Flink实时统计pv、uv数
flink实时计算pv、uv
目录
一、每小时输出一次窗口时间内的pv数
先定义两个pojo类,UserBehavior为输入类,PageViewCount为输出类。
@Data
@AllArgsConstructor
@NoArgsConstructor
@ToString
public class UserBehavior {
private Long userId;//用户ID
private Long itemId;//类目ID
private Integer categoryId;//分类ID
private String behavior;//用户行为
private Long timestamp;//时间戳
}
@Data
@AllArgsConstructor
@NoArgsConstructor
@ToString
public class PageViewCount {
private String rand; //随机key
private Long windowEnd; //窗口结束时间
private Long count; //pv
}
1 读取数据,创建DataStream(本案例数据为文件数据,如果输入数据为kafka,需要修改map里面的代码)
DataStreamSource<String> inputDS = env.readTextFile("***.csv");
2 读取数据,转换为bean,分配时间戳和watermark
SingleOutputStreamOperator<UserBehavior> mapDS = inputDS
.map(line -> {
String[] fields = line.split(",");
return new UserBehavior(new Long(fields[0]), new Long(fields[1]), new Integer(fields[2]), fields[3], new Long(fields[4]));
})
.assignTimestampsAndWatermarks(WatermarkStrategy.<UserBehavior>forMonotonousTimestamps()

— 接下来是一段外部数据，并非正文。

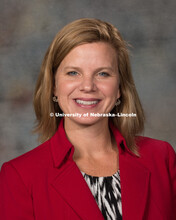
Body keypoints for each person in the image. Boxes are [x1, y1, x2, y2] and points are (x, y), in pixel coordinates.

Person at [0, 18, 175, 220]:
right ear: (54, 86)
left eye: (102, 73)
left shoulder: (161, 158)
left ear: (119, 88)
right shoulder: (19, 176)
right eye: (73, 73)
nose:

.withTimestampAssigner(new SerializableTimestampAssigner<UserBehavior>() {
@Override
public long extractTimestamp(UserBehavior userBehavior, long l) {
return userBehavior.getTimestamp() * 1000L;
}
}));
3 分组开窗聚合
生成随机key,避免数据倾斜。设置一小时的滚动窗口,并使用aggregate预聚合函数进行统计。
SingleOutputStreamOperator<PageViewCount> windowAggDS = mapDS
.filter(line -> "pv".equals(line.getBehavior())) //过滤pv行为
.map(new MapFunction<UserBehavior, Tuple2<Integer, Long>>() {
@Override
public Tuple2<Integer, Long> map(UserBehavior userBehavior) throws Exception {
Random random = new Random();
return new Tuple2<>(random.nextInt(10), 1L);
}
})
.keyBy(line -> line.f0)
.window(TumblingEventTimeWindows.of(Time.hours(1)))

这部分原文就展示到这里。